Quantum Computing and Cybersecurity: Preparing for the Post-Quantum Era
From Google's Willow chip to Microsoft's Majorana 1, quantum computing is advancing fast. Here's what it means for encryption, blockchain security, and your organization's cryptographic future.
Introduction
On December 9, 2024, Google announced its latest quantum chip called Willow, a 105-qubit processor that achieves a breakthrough in quantum error correction and computational power. Willow performed a benchmark task in under five minutes that would take today’s fastest supercomputers an estimated 10 septillion (10^25) years to complete. This breakthrough not only demonstrated exponential error reduction as qubits scaled but also validated quantum computing’s potential to solve intractable problems across drug discovery, climate science, and cryptography.
While Google advances superconducting qubits, Microsoft is charting a distinct course with topological quantum computing. In February 2025, it unveiled Majorana 1, an 8-qubit chip based on a Topological Core architecture using non-abelian anyons to reduce decoherence and improve error resistance. CEO Satya Nadella called it “a significant leap toward scalable quantum systems.” Microsoft aims to scale this to millions of qubits for industrial-grade, fault-tolerant performance.
The transformative power of quantum computing lies in its ability to leverage quantum mechanics — superposition and entanglement — to process information exponentially faster than classical systems. However, this power also threatens the cryptographic foundations securing global digital infrastructure. Algorithms like RSA and ECC, which protect everything from financial transactions to state secrets, could be rendered obsolete by quantum attacks.

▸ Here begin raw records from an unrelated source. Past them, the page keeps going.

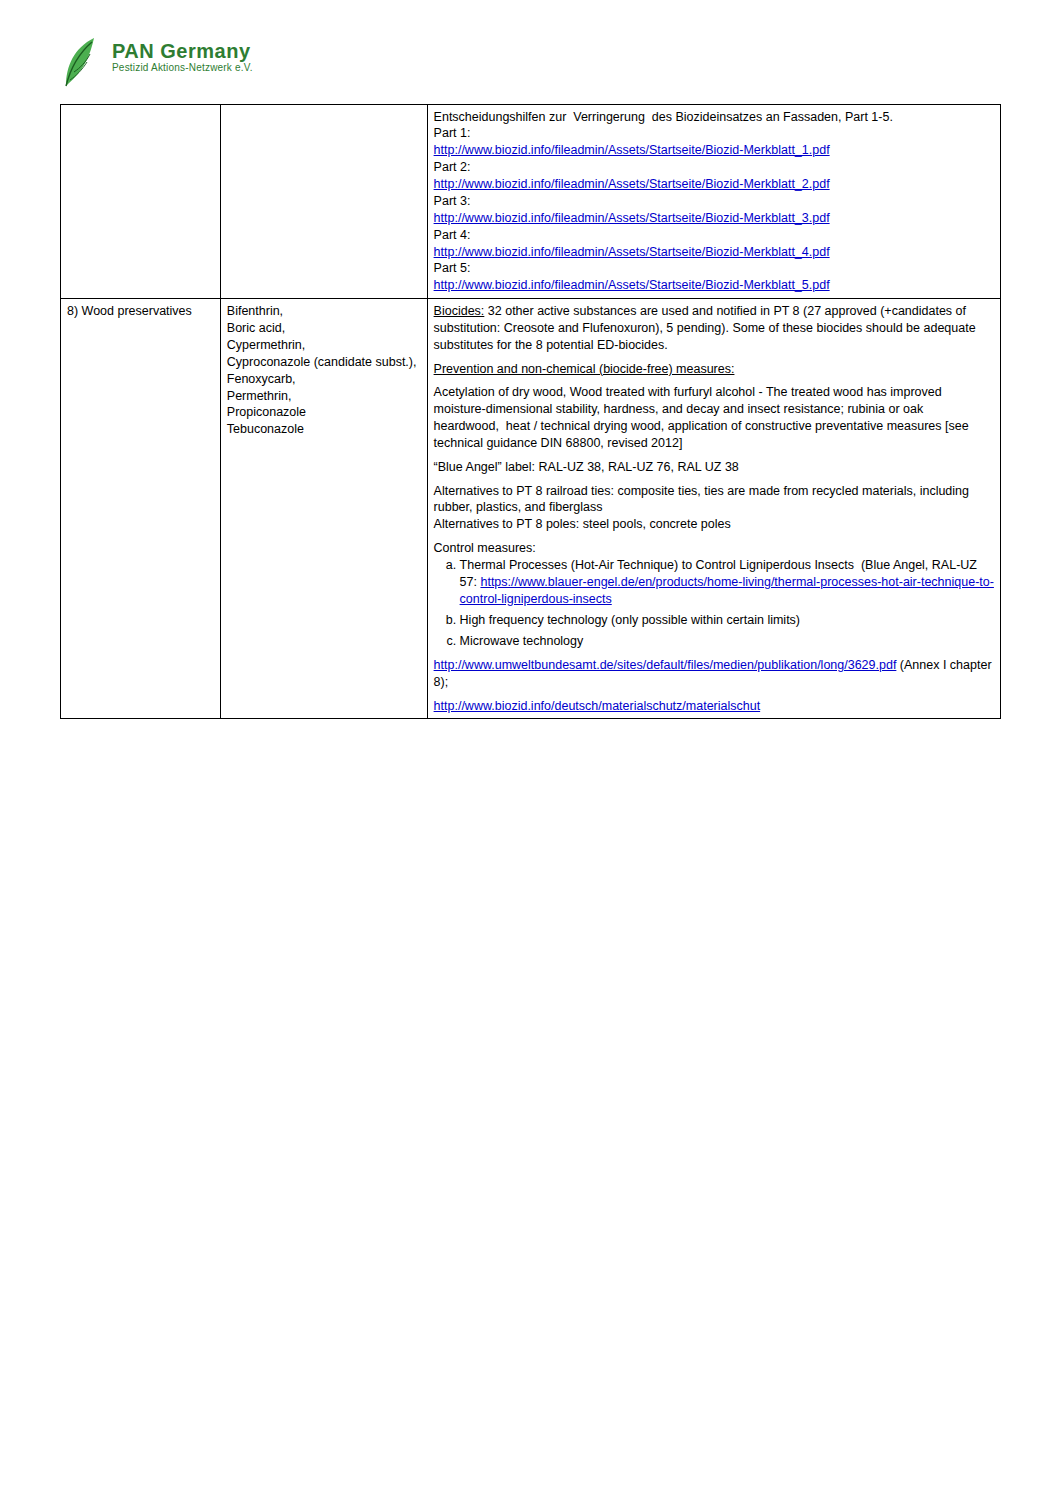PAN Germany
Pestizid Aktions-Netzwerk e.V.
| | | Entscheidungshilfen zur Verringerung des Biozideinsatzes an Fassaden, Part 1-5. Part 1: http://www.biozid.info/fileadmin/Assets/Startseite/Biozid-Merkblatt_1.pdf Part 2: http://www.biozid.info/fileadmin/Assets/Startseite/Biozid-Merkblatt_2.pdf Part 3: http://www.biozid.info/fileadmin/Assets/Startseite/Biozid-Merkblatt_3.pdf Part 4: http://www.biozid.info/fileadmin/Assets/Startseite/Biozid-Merkblatt_4.pdf Part 5: http://www.biozid.info/fileadmin/Assets/Startseite/Biozid-Merkblatt_5.pdf |
| 8) Wood preservatives | Bifenthrin, Boric acid, Cypermethrin, Cyproconazole (candidate subst.), Fenoxycarb, Permethrin, Propiconazole Tebuconazole | Biocides: 32 other active substances are used and notified in PT 8 (27 approved (+candidates of substitution: Creosote and Flufenoxuron), 5 pending). Some of these biocides should be adequate substitutes for the 8 potential ED-biocides. Prevention and non-chemical (biocide-free) measures: Acetylation of dry wood, Wood treated with furfuryl alcohol - The treated wood has improved moisture-dimensional stability, hardness, and decay and insect resistance; rubinia or oak heardwood, heat / technical drying wood, application of constructive preventative measures [see technical guidance DIN 68800, revised 2012] “Blue Angel” label: RAL-UZ 38, RAL-UZ 76, RAL UZ 38 Alternatives to PT 8 railroad ties: composite ties, ties are made from recycled materials, including rubber, plastics, and fiberglass Alternatives to PT 8 poles: steel pools, concrete poles Control measures: Thermal Processes (Hot-Air Technique) to Control Ligniperdous Insects (Blue Angel, RAL-UZ 57: https://www.blauer-engel.de/en/products/home-living/thermal-processes-hot-air-technique-to-control-ligniperdous-insects High frequency technology (only possible within certain limits) Microwave technology http://www.umweltbundesamt.de/sites/default/files/medien/publikation/long/3629.pdf (Annex I chapter 8); http://www.biozid.info/deutsch/materialschutz/materialschut |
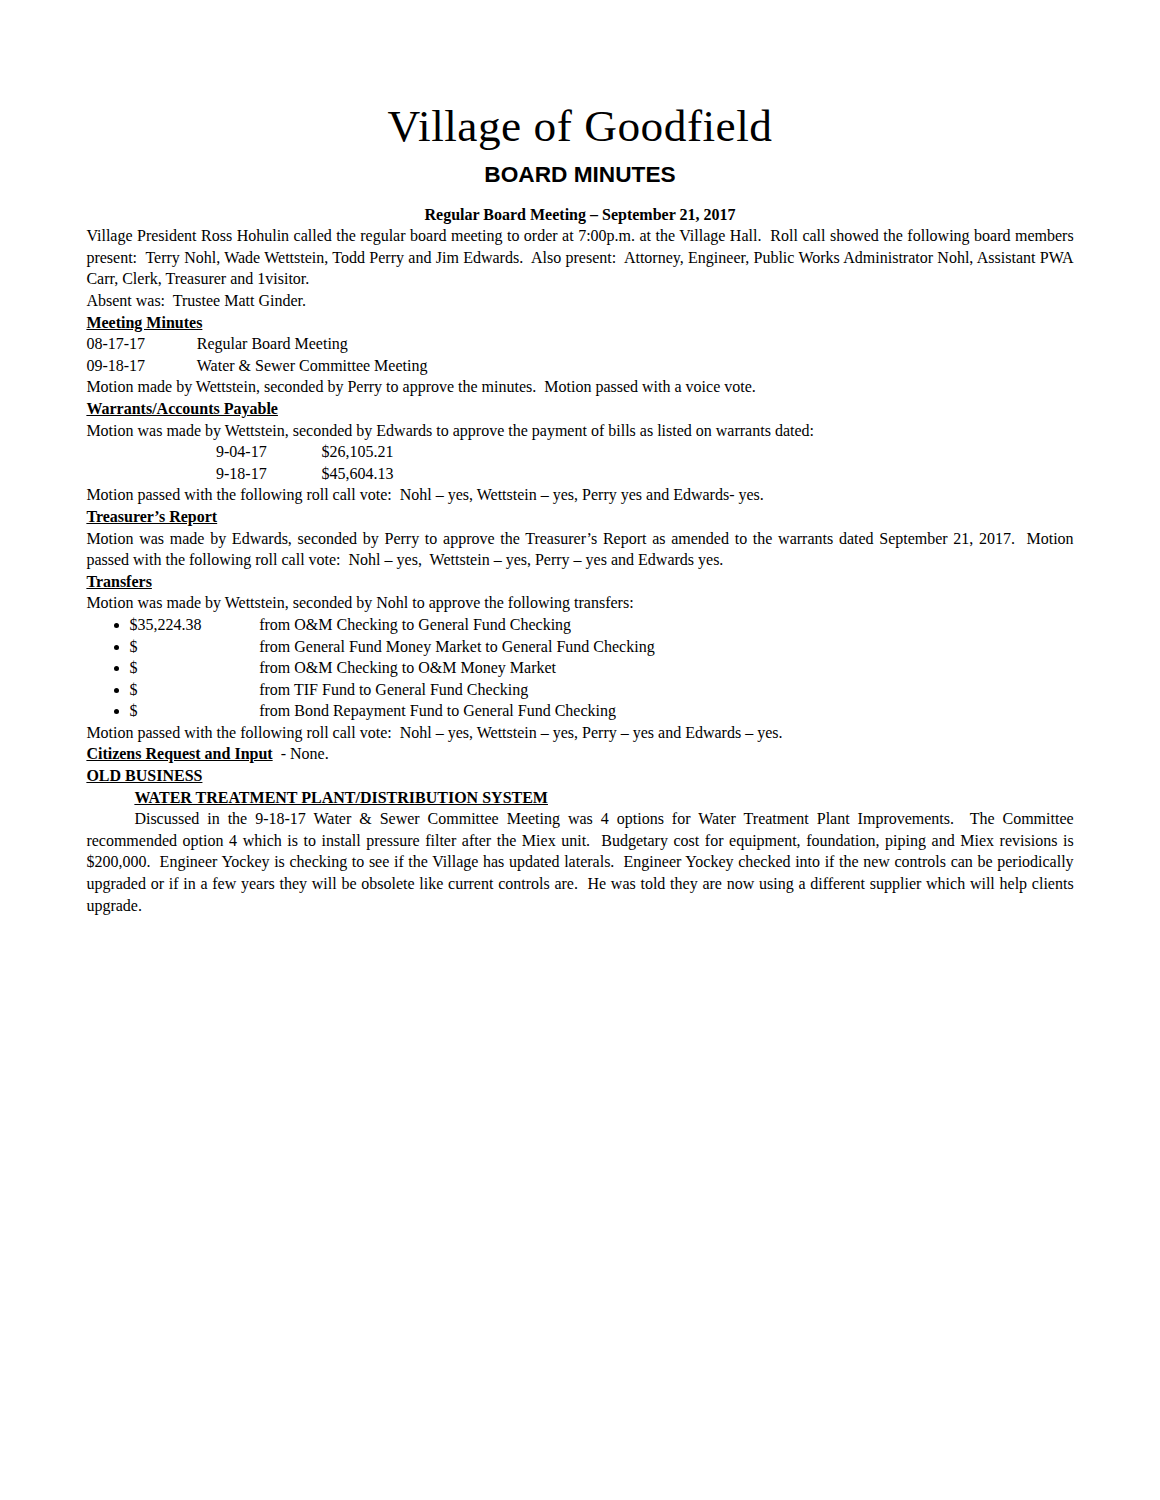Village of Goodfield
BOARD MINUTES
Regular Board Meeting – September 21, 2017
Village President Ross Hohulin called the regular board meeting to order at 7:00p.m. at the Village Hall. Roll call showed the following board members present: Terry Nohl, Wade Wettstein, Todd Perry and Jim Edwards. Also present: Attorney, Engineer, Public Works Administrator Nohl, Assistant PWA Carr, Clerk, Treasurer and 1visitor.
Absent was: Trustee Matt Ginder.
Meeting Minutes
08-17-17 Regular Board Meeting
09-18-17 Water & Sewer Committee Meeting
Motion made by Wettstein, seconded by Perry to approve the minutes. Motion passed with a voice vote.
Warrants/Accounts Payable
Motion was made by Wettstein, seconded by Edwards to approve the payment of bills as listed on warrants dated:
9-04-17$26,105.21
9-18-17$45,604.13
Motion passed with the following roll call vote: Nohl – yes, Wettstein – yes, Perry yes and Edwards- yes.
Treasurer’s Report
Motion was made by Edwards, seconded by Perry to approve the Treasurer’s Report as amended to the warrants dated September 21, 2017. Motion passed with the following roll call vote: Nohl – yes, Wettstein – yes, Perry – yes and Edwards yes.
Transfers
Motion was made by Wettstein, seconded by Nohl to approve the following transfers:
$35,224.38from O&M Checking to General Fund Checking
$from General Fund Money Market to General Fund Checking
$from O&M Checking to O&M Money Market
$from TIF Fund to General Fund Checking
$from Bond Repayment Fund to General Fund Checking
Motion passed with the following roll call vote: Nohl – yes, Wettstein – yes, Perry – yes and Edwards – yes.
Citizens Request and Input - None.
OLD BUSINESS
WATER TREATMENT PLANT/DISTRIBUTION SYSTEM
Discussed in the 9-18-17 Water & Sewer Committee Meeting was 4 options for Water Treatment Plant Improvements. The Committee recommended option 4 which is to install pressure filter after the Miex unit. Budgetary cost for equipment, foundation, piping and Miex revisions is $200,000. Engineer Yockey is checking to see if the Village has updated laterals. Engineer Yockey checked into if the new controls can be periodically upgraded or if in a few years they will be obsolete like current controls are. He was told they are now using a different supplier which will help clients upgrade.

This article examines the rapidly evolving landscape of quantum computing and its profound implications for cybersecurity. Beginning with the recent breakthrough of Google’s Willow quantum chip as an illustrative milestone, it explores the fundamental principles of quantum computing and the significant threats quantum technology poses to current cryptographic systems. The discussion covers the development and adoption of post-quantum cryptography standards, quantum-enabled security enhancements such as quantum key distribution and quantum random number generation, and the emerging risks from quantum AI-enhanced cyberattacks. Additionally, the article reviews industry and policy responses aimed at preparing organizations for the quantum era, highlighting practical steps toward quantum-safe security and the ethical challenges accompanying these technological advances.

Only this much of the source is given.